#### Task brief:
Give back the items from the very first line through the line that contains "Comparing the boxes", switching every "series" to "data set" and leaving all else unchanged.

#### Dataset records:
++++

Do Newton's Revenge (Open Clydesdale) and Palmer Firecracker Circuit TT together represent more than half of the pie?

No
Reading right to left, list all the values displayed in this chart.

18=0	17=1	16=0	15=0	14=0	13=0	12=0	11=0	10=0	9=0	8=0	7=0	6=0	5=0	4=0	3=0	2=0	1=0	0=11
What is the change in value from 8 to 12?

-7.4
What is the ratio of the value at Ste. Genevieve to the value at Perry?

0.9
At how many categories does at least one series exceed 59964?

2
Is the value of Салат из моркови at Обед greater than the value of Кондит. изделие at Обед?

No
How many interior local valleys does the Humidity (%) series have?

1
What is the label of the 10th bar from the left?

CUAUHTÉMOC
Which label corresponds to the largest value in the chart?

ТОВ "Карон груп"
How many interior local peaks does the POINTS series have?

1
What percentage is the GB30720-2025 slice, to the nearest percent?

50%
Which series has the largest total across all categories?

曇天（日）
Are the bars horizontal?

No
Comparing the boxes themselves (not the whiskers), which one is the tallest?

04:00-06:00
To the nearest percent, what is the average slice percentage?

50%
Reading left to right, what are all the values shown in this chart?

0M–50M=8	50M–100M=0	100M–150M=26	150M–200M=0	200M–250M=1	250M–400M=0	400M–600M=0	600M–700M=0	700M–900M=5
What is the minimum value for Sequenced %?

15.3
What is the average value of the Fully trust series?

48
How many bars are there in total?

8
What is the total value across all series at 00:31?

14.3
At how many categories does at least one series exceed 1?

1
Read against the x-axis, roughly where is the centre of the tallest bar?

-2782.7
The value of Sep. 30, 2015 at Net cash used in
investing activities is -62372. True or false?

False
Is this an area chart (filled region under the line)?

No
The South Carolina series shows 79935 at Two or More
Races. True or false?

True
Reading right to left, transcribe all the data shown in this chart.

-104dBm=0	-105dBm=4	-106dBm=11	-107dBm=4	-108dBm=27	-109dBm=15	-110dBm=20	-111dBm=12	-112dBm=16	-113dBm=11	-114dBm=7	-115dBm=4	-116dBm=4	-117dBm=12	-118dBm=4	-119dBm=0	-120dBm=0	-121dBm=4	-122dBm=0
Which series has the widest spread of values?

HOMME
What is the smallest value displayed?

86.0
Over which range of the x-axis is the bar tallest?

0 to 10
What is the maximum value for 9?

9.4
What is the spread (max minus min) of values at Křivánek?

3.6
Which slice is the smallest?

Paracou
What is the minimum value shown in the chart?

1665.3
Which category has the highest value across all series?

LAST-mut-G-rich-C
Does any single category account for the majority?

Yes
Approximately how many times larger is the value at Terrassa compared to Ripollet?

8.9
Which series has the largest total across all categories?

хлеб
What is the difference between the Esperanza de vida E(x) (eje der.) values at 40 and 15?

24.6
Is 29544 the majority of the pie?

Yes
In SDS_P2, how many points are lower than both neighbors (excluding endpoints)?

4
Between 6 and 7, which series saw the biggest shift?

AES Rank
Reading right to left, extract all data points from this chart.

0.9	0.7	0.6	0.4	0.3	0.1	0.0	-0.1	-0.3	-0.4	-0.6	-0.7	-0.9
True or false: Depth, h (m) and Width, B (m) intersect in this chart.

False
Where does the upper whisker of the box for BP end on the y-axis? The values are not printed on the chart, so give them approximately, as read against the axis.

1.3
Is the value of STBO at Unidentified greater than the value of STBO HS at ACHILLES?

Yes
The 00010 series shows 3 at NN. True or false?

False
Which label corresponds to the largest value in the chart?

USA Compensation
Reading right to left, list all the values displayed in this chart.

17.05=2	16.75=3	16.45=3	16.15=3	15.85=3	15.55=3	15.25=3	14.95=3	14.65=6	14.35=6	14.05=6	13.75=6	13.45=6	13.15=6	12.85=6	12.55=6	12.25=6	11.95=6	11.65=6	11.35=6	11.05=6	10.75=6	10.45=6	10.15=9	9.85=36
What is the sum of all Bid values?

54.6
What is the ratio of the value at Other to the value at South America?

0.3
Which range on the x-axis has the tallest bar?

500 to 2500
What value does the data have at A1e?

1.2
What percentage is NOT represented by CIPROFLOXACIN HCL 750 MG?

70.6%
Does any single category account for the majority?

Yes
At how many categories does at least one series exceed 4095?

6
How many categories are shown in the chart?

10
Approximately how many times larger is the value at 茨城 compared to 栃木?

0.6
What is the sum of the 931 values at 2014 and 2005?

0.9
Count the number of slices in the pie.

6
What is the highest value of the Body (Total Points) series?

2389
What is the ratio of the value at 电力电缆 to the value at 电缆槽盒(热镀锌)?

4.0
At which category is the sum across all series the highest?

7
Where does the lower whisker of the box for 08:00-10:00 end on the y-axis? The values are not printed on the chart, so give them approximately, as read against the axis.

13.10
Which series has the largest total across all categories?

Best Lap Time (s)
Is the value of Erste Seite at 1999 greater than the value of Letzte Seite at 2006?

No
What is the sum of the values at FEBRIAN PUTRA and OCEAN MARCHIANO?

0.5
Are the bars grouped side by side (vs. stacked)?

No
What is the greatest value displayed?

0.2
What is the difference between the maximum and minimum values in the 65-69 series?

++++

#### Response:
Do Newton's Revenge (Open Clydesdale) and Palmer Firecracker Circuit TT together represent more than half of the pie?

No
Reading right to left, list all the values displayed in this chart.

18=0	17=1	16=0	15=0	14=0	13=0	12=0	11=0	10=0	9=0	8=0	7=0	6=0	5=0	4=0	3=0	2=0	1=0	0=11
What is the change in value from 8 to 12?

-7.4
What is the ratio of the value at Ste. Genevieve to the value at Perry?

0.9
At how many categories does at least one data set exceed 59964?

2
Is the value of Салат из моркови at Обед greater than the value of Кондит. изделие at Обед?

No
How many interior local valleys does the Humidity (%) data set have?

1
What is the label of the 10th bar from the left?

CUAUHTÉMOC
Which label corresponds to the largest value in the chart?

ТОВ "Карон груп"
How many interior local peaks does the POINTS data set have?

1
What percentage is the GB30720-2025 slice, to the nearest percent?

50%
Which data set has the largest total across all categories?

曇天（日）
Are the bars horizontal?

No
Comparing the boxes themselves (not the whiskers), which one is the tallest?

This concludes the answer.